Sam Glover, du magazine Lawyerist
Sam Glover, du magazine Lawyerist
C'est ce que révèle l'étude longitudinale « Les tendances juridiques 2017 », publiée par les consultant américains en analytique CLIO, qui documentent des milliers d'indicateurs auprès de quelque 150 000 avocats.

Ainsi, l'analyse des heures facturables -et facturées- révèle certaines surprises.

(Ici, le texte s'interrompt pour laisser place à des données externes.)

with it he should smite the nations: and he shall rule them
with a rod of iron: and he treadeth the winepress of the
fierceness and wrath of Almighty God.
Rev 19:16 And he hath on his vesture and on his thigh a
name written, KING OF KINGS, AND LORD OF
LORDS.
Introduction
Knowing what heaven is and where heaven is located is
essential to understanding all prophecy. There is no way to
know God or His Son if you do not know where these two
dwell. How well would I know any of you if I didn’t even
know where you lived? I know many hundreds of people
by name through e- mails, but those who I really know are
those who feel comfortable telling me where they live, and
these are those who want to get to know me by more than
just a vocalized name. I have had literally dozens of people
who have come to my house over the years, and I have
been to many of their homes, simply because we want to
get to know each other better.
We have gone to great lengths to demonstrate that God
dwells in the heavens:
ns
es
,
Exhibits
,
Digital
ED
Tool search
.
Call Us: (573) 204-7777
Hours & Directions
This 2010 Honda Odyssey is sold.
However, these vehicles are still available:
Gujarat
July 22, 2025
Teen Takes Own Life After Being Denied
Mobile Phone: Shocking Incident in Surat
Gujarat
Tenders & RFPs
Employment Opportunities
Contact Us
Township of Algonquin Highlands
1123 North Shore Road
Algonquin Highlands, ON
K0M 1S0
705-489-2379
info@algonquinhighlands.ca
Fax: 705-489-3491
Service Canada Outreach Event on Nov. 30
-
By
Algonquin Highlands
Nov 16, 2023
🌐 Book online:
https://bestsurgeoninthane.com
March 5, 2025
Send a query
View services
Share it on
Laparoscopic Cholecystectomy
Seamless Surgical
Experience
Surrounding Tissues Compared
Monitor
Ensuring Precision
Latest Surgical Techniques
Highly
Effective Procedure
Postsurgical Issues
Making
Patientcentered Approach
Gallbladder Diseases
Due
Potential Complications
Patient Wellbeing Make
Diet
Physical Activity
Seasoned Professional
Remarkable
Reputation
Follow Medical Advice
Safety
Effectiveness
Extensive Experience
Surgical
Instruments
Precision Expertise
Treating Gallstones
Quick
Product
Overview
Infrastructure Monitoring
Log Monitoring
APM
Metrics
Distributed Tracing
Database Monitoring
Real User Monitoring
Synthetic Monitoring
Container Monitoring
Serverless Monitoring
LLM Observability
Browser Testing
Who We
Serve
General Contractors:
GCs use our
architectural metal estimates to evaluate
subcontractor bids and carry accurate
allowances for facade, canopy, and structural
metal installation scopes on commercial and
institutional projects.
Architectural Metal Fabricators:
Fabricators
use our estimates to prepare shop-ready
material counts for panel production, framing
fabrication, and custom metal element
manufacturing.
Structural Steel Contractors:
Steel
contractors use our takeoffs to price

D'abord, sur les huit heures que compte une journée de travail, c'est en moyenne 2,3 heures qui sont consacrées au temps facturable. Mais il y a pire : seulement 1,9 heure est dans les faits facturée au client chaque jour de travail.

La taille du cabinet est un bon indicateur du temps passé à ne pas faire d'argent.

Lorsqu'on tombe dans le détail des données colligées, toujours selon l'étude de CLIO, les heures facturées augmentent avec le nombre d'avocats : pour les autonomes et les praticiens en solo, ce sont 25 % des heures seulement qui peuvent être payées; dans les cabinets de moins de 10 avocats, on parle de 40%; et dès que le seuil des dix avocats est franchi, la proportion augmente à 50 %.

Que font les avocats de leur temps? Toujours selon CLIO, des 5 ou 6 heures quotidiennes non facturables ou facturées, environ la moitié est consacrée aux tâches administratives et cléricales, et un autre tiers est passé à dénicher d'autres clients et à faire du développement d'affaires.

De plus, dans Les tendances juridiques 2017, on retrouve un sondage mené auprès des clients des avocats, à qui l'on demande ce qui les incite à choisir un avocat plutôt qu'un autre.

C'est le bouche-à-oreille et les recherches sur internet qui sont les plus importants conduits pour l'apport de clientèle fraîche, observe CLIO. Quant à la décision d'embaucher un avocat plutôt qu'un autre, c'est le temps de réaction, les consultations gratuites et les tarifs fixes qui sont les meilleurs indicateurs de conversion d'un curieux en client.

Ces constats militent pour que les avocats adoptent quelques réflexes pour se maintenir à flot, croit le chroniqueur Sam Glover, du magazine Lawyerist, dans son analyse de l'étude de Clio.

D'abord, l'efficacité d'un juriste augmente d'autant qu'il est soutenu dans son travail; les avocats solo sont les moins efficaces.
Par ailleurs, l'embauche à prioriser, c'est le personnel de soutien : les tâches administratives et cléricales doivent être déléguées.

Ensuite, le rayonnement de votre nom, le bouche-à-oreille, tout cela doit être pris au sérieux. Beaucoup de mots circulent sur internet, beaucoup de temps s'y passe, il convient donc de se donner une stratégie de contenu pour appuyer son développement d'affaires.

C'est également le signal qu'il faut vraiment, mais alors là vraiment, polir ses talents de gestion du temps et augmenter sa productivité.

Enfin, les clients potentiels veulent une réponse. Tout de suite. « Une politique de réponse dans les 24 heures, c'est très... 1995 », raille Sam Glover.